DATA FOR ANALYSIS START
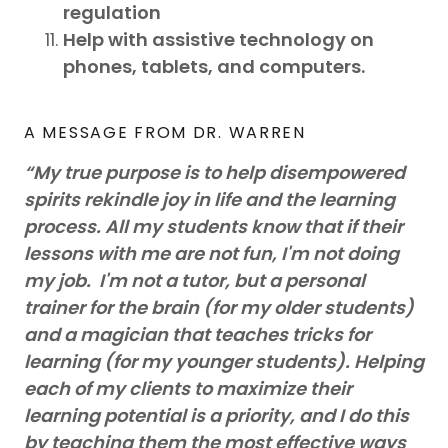
regulation
Help with assistive technology on
phones, tablets, and computers.
A MESSAGE FROM DR. WARREN
“My true purpose is to help disempowered
spirits rekindle joy in life and the learning
process. All my students know that if their
lessons with me are not fun, I'm not doing
my job. I'm not a tutor, but a personal
trainer for the brain (for my older students)
and a magician that teaches tricks for
learning (for my younger students). Helping
each of my clients to maximize their
learning potential is a priority, and I do this
by teaching them the most effective ways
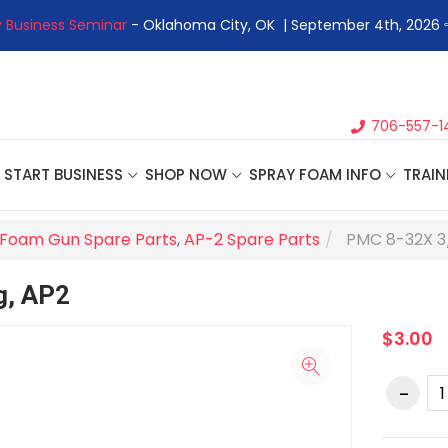
 Business Seminar
- Oklahoma City, OK | September 4th, 2026 
706-557-1
START BUSINESS
SHOP NOW
SPRAY FOAM INFO
TRAIN
Foam Gun Spare Parts
,
AP-2 Spare Parts
PMC 8-32X 3
g, AP2
$3.00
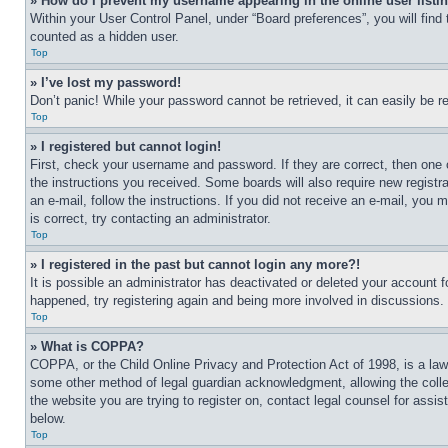
» How do I prevent my username appearing in the online user listi
Within your User Control Panel, under “Board preferences”, you will find
counted as a hidden user.
Top
» I’ve lost my password!
Don’t panic! While your password cannot be retrieved, it can easily be re
Top
» I registered but cannot login!
First, check your username and password. If they are correct, then one 
the instructions you received. Some boards will also require new registra
an e-mail, follow the instructions. If you did not receive an e-mail, yo
is correct, try contacting an administrator.
Top
» I registered in the past but cannot login any more?!
It is possible an administrator has deactivated or deleted your account 
happened, try registering again and being more involved in discussions.
Top
» What is COPPA?
COPPA, or the Child Online Privacy and Protection Act of 1998, is a law 
some other method of legal guardian acknowledgment, allowing the collecti
the website you are trying to register on, contact legal counsel for assi
below.
Top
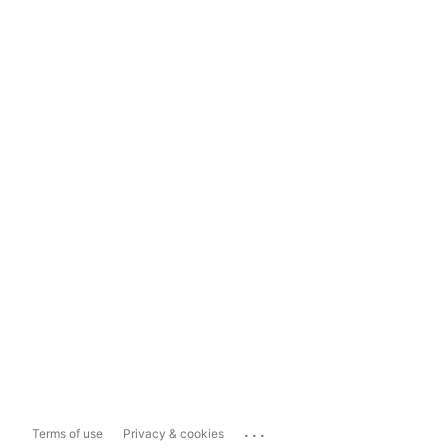
...
Terms of use
Privacy & cookies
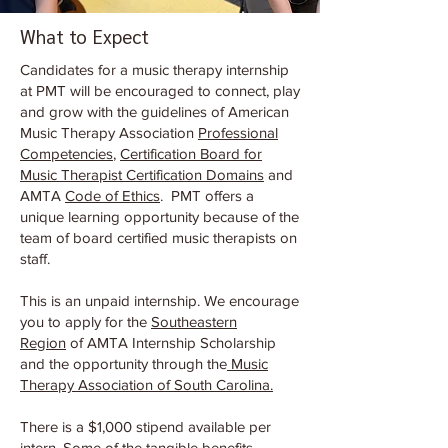
What to Expect
Candidates for a music therapy internship
at PMT will be encouraged to connect, play
and grow with the guidelines of American
Music Therapy Association
Professional
Competencies
,
Certification Board for
Music Therapist Certification Domains
and
AMTA
Code of Ethics
. PMT offers a
unique learning opportunity because of the
team of board certified music therapists on
staff.
This is an unpaid internship. We encourage
you to apply for the
Southeastern
Region
of AMTA Internship Scholarship
and the opportunity through the
Music
Therapy Association of South Carolina.
There is a $1,000 stipend available per
intern. Some of the tangible benefits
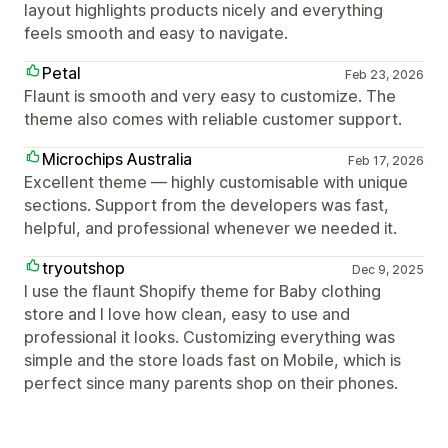
layout highlights products nicely and everything
feels smooth and easy to navigate.
Petal
Feb 23, 2026
Flaunt is smooth and very easy to customize. The
theme also comes with reliable customer support.
Microchips Australia
Feb 17, 2026
Excellent theme — highly customisable with unique
sections. Support from the developers was fast,
helpful, and professional whenever we needed it.
tryoutshop
Dec 9, 2025
I use the flaunt Shopify theme for Baby clothing
store and I love how clean, easy to use and
professional it looks. Customizing everything was
simple and the store loads fast on Mobile, which is
perfect since many parents shop on their phones.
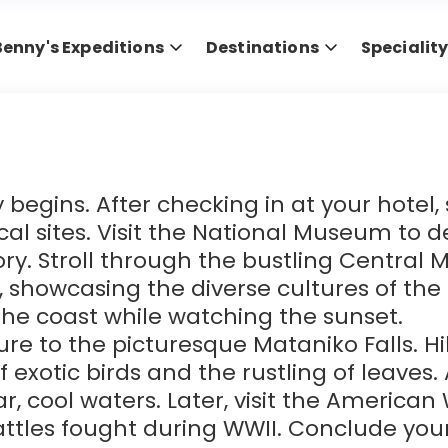
Benny's Expeditions
Destinations
Specialit
y begins. After checking in at your hotel
cal sites. Visit the National Museum to de
ory. Stroll through the bustling Central 
 showcasing the diverse cultures of the i
the coast while watching the sunset.
e to the picturesque Mataniko Falls. H
of exotic birds and the rustling of leaves
ear, cool waters. Later, visit the America
ttles fought during WWII. Conclude you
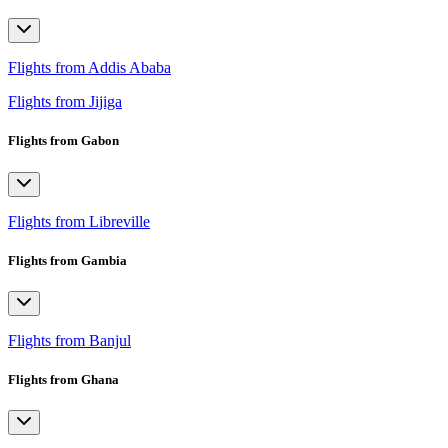
Flights from Addis Ababa
Flights from Jijiga
Flights from Gabon
Flights from Libreville
Flights from Gambia
Flights from Banjul
Flights from Ghana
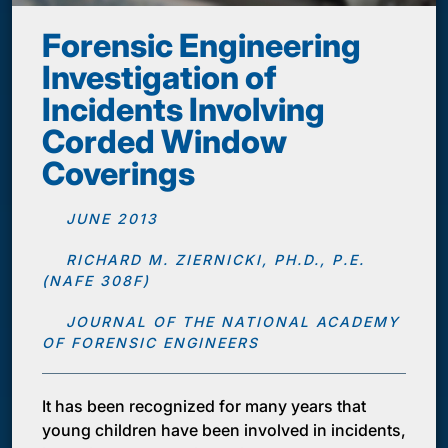
Forensic Engineering
Investigation of
Incidents Involving
Corded Window
Coverings
JUNE 2013
RICHARD M. ZIERNICKI, PH.D., P.E.
(NAFE 308F)
JOURNAL OF THE NATIONAL ACADEMY
OF FORENSIC ENGINEERS
It has been recognized for many years that
young children have been involved in incidents,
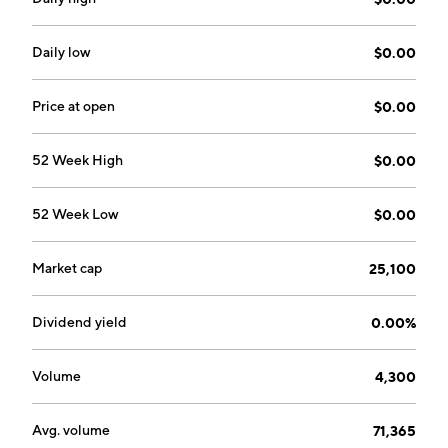
added to waste systems. The firm offers Trap-Eze
grease trap tablets and Waste-Eze car wash tablets.
The company was founded on May 26, 2010 and is
Daily low
$0.00
headquartered in Jericho, NY.
Price at open
$0.00
52 Week High
$0.00
52 Week Low
$0.00
Market cap
25,100
Dividend yield
0.00%
Volume
4,300
Avg. volume
71,365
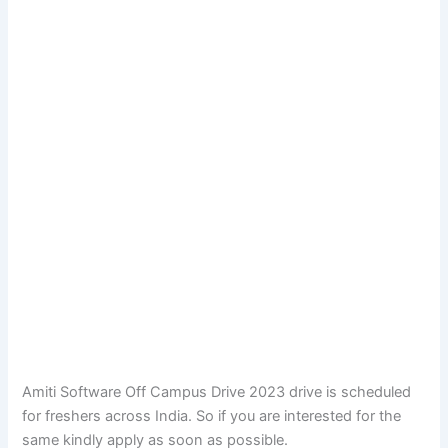
Amiti Software Off Campus Drive 2023 drive is scheduled
for freshers across India. So if you are interested for the
same kindly apply as soon as possible.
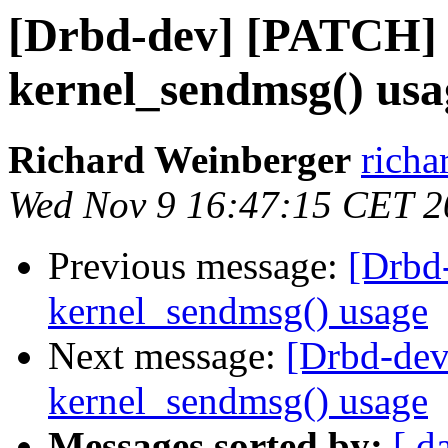
[Drbd-dev] [PATCH] 
kernel_sendmsg() usa
Richard Weinberger
richa
Wed Nov 9 16:47:15 CET 2
Previous message:
[Drbd
kernel_sendmsg() usage
Next message:
[Drbd-dev
kernel_sendmsg() usage
Messages sorted by:
[ d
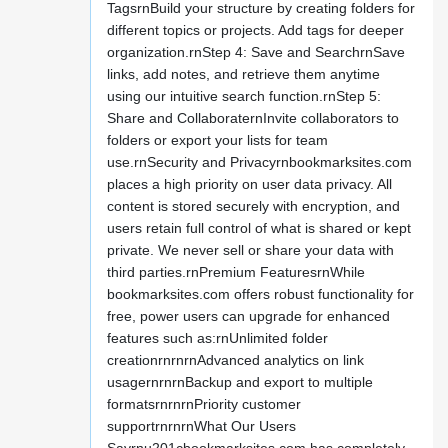
TagsrnBuild your structure by creating folders for
different topics or projects. Add tags for deeper
organization.rnStep 4: Save and SearchrnSave
links, add notes, and retrieve them anytime
using our intuitive search function.rnStep 5:
Share and CollaboraternInvite collaborators to
folders or export your lists for team
use.rnSecurity and Privacyrnbookmarksites.com
places a high priority on user data privacy. All
content is stored securely with encryption, and
users retain full control of what is shared or kept
private. We never sell or share your data with
third parties.rnPremium FeaturesrnWhile
bookmarksites.com offers robust functionality for
free, power users can upgrade for enhanced
features such as:rnUnlimited folder
creationrnrnrnAdvanced analytics on link
usagernrnrnBackup and export to multiple
formatsrnrnrnPriority customer
supportrnrnrnWhat Our Users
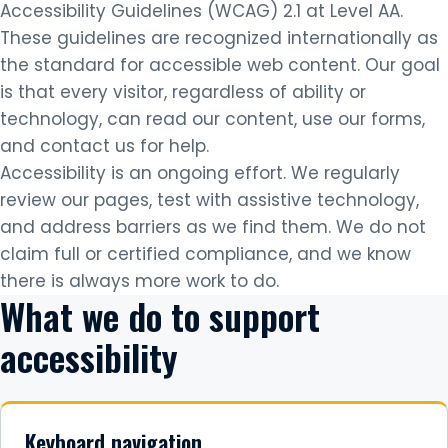
Accessibility Guidelines (WCAG) 2.1 at Level AA.
These guidelines are recognized internationally as
the standard for accessible web content. Our goal
is that every visitor, regardless of ability or
technology, can read our content, use our forms,
and contact us for help.
Accessibility is an ongoing effort. We regularly
review our pages, test with assistive technology,
and address barriers as we find them. We do not
claim full or certified compliance, and we know
there is always more work to do.
What we do to support
accessibility
Keyboard navigation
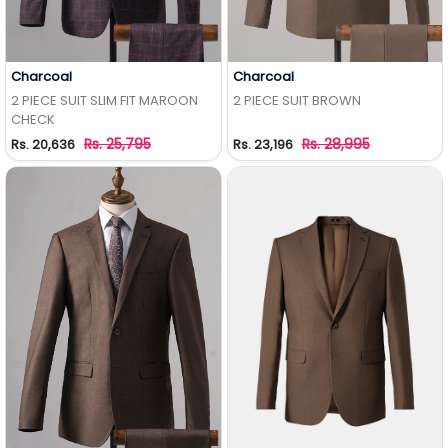
Charcoal
Charcoal
Add to Wishlist
Add to Wishlist
2 PIECE SUIT SLIM FIT MAROON
2 PIECE SUIT BROWN
CHECK
Rs. 25,795
Rs. 28,995
Rs. 20,636
Rs. 23,196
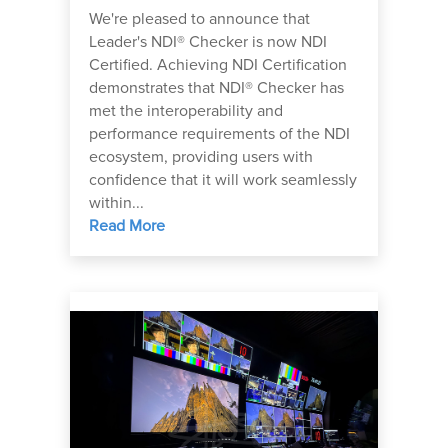
We're pleased to announce that
Leader's NDI® Checker is now NDI
Certified. Achieving NDI Certification
demonstrates that NDI® Checker has
met the interoperability and
performance requirements of the NDI
ecosystem, providing users with
confidence that it will work seamlessly
within...
Read More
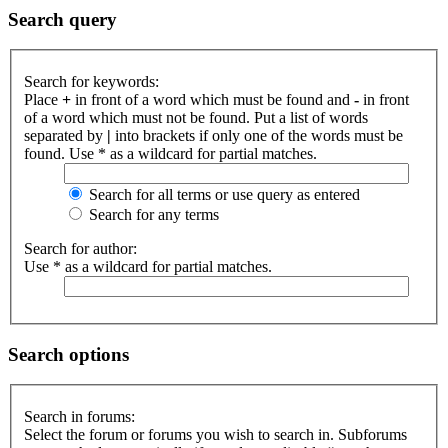
Search query
Search for keywords:
Place
+
in front of a word which must be found and
-
in front
of a word which must not be found. Put a list of words
separated by
|
into brackets if only one of the words must be
found. Use * as a wildcard for partial matches.
Search for all terms or use query as entered
Search for any terms
Search for author:
Use * as a wildcard for partial matches.
Search options
Search in forums:
Select the forum or forums you wish to search in. Subforums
DATA FOR ANALYSIS END
▸ EXERCISE INSTRUCTIONS: From the very first line of the listing above through the line that holds "and a magician that teaches tricks for", write out each line exactly as it stands, leaving pictures out.

▸ RESULT OF THIS TASK:
regulation
Help with assistive technology on
phones, tablets, and computers.
A MESSAGE FROM DR. WARREN
“My true purpose is to help disempowered
spirits rekindle joy in life and the learning
process. All my students know that if their
lessons with me are not fun, I'm not doing
my job. I'm not a tutor, but a personal
trainer for the brain (for my older students)
and a magician that teaches tricks for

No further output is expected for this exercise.